Choose server options: After logging in, you’ll see the server options page. Ensure that you select the Data Science (GPU + Time-Slicing – G5) radio button and select Start.
Verify pod placement: Notice that this pod placement takes only few seconds unlike the user-1
. It’s because the Kubernetes scheduler is able to place the pod on the existing g5.2xlarge
node created by the user-1
pod. user-2
is also using the same docker image so there is no delay in pulling the docker image and it leveraged local cache.

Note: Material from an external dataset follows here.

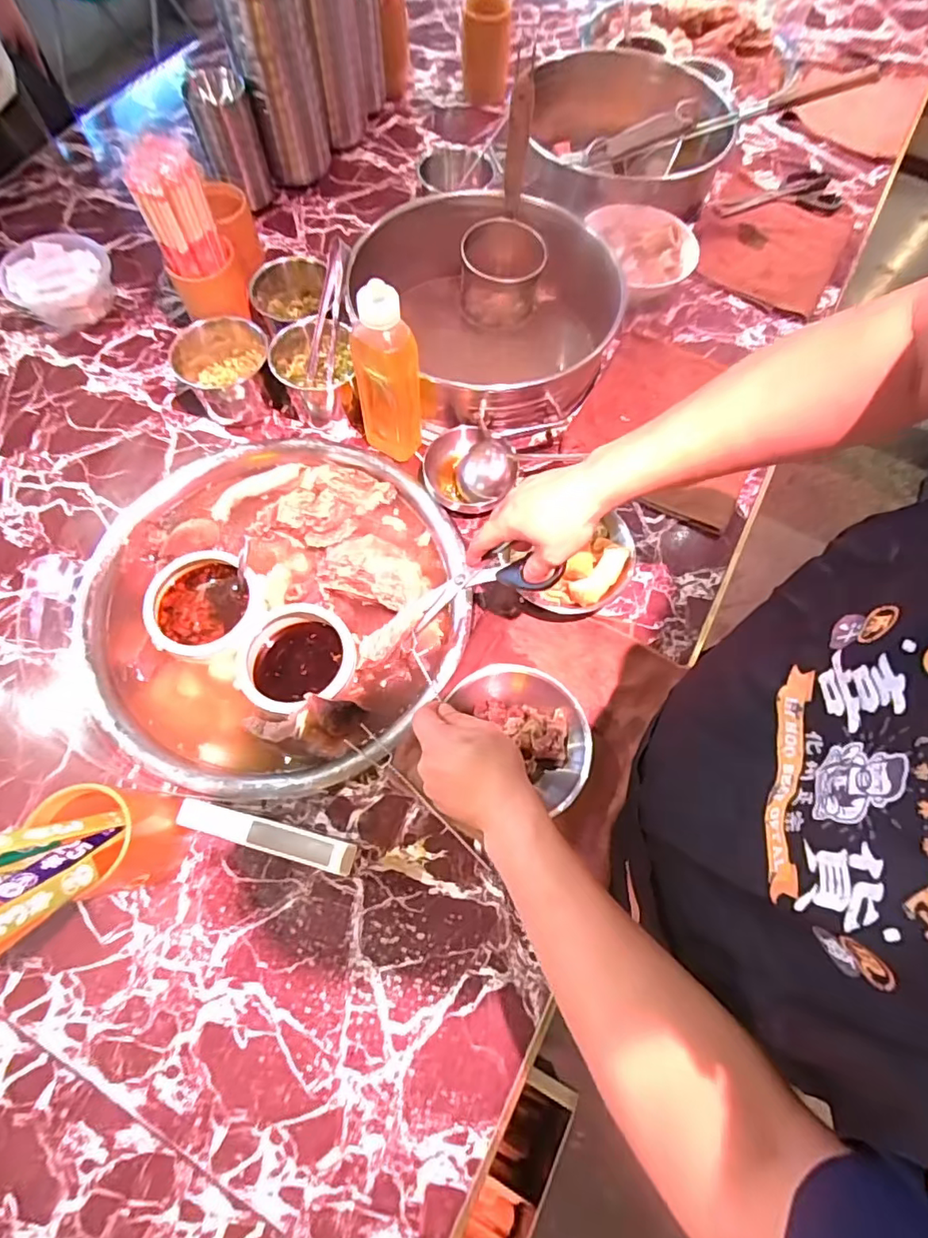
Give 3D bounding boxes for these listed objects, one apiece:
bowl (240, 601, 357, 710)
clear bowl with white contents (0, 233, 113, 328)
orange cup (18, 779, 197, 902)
[{"bbox_3d":[-0.185,0.046,0.612,0.121,0.050,0.118,1,68,-2],"label":"bowl"},{"bbox_3d":[-0.586,-0.491,0.794,0.141,0.064,0.125,-31,71,-12],"label":"clear bowl with white contents"},{"bbox_3d":[-0.303,0.192,0.478,0.071,0.124,0.078,0,68,0],"label":"orange cup"}]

Open a terminal and execute the following command to check where the new Jupyter Notebook pod has been scheduled:
kubectl get pods -n jupyterhub -owide | grep -i user
Observe that both the user-1
and user-2
pods are running on the same node. This confirms that our GPU time-slicing configuration is functioning as expected.
Checkout the AWS blog: Building multi-tenant JupyterHub Platforms on Amazon EKS for more details
Type2 deployment(Optional): Login into JupyterHub via Amazon Cognito
Add the CNAME
DNS record in ChangeIP for the JupyterHub domain with the load balancer DNS name.

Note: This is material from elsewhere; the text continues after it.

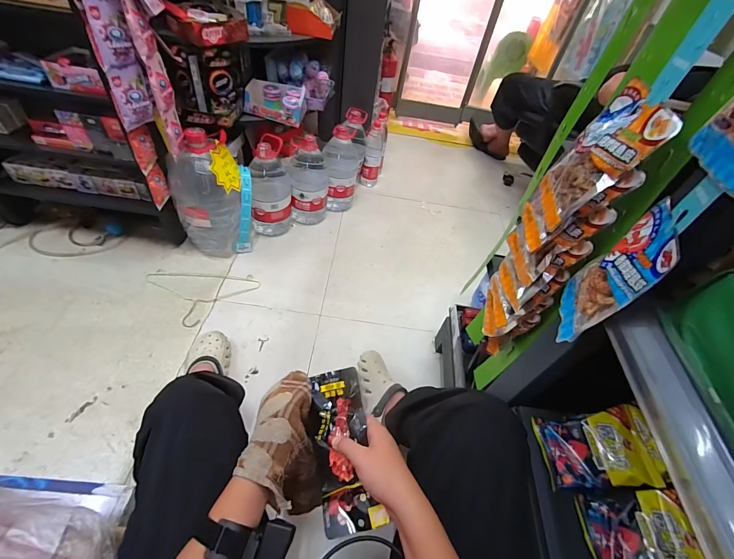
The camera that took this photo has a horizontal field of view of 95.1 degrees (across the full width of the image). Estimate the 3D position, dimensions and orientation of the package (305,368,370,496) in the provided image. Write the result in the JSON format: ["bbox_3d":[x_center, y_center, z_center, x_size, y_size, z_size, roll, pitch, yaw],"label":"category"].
[{"bbox_3d":[-0.038,0.204,0.469,0.079,0.014,0.146,-16,64,4],"label":"package"}]

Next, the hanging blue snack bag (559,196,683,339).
[{"bbox_3d":[0.276,-0.001,0.384,0.030,0.161,0.099,27,49,14],"label":"hanging blue snack bag"}]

When adding the load balancer DNS name in the value field of CNAME in ChangeIP make sure to add a dot(.
) at the end of the load-balancer DNS name.
Now typing the domain url in the browser should redirect to the Jupyterhub login page.
Follow the Cognito sign-up and sign-in process to login.
Successful sign-in will open up the JupyterHub environment for the logged in user.
To test the setup of the shared and personal directories in JupyterHub, you can follow these steps:
- Open a terminal window from the launcher dashboard.
- execute the command
df -h
Verify EFS mounts created. Each user's private home directory is available at /home/jovyan
. The shared directory is available at /home/shared
Type3 deployment(Optional): Login into JupyterHub via OAuth (Keycloak)
Note: This will look a little different depending on your OAuth provider.
Add the CNAME
DNS record in ChangeIP for the JupyterHub domain with the load balancer DNS name.
When adding the load balancer DNS name in the value field of CNAME in ChangeIP make sure to add a dot(.
) at the end of the load-balancer DNS name.
Now typing the domain url in the browser should redirect to the Jupyterhub login page.
Follow the Keycloak sign-up and sign-in process to login.
Successful sign-in will open up the JupyterHub environment for the logged in user.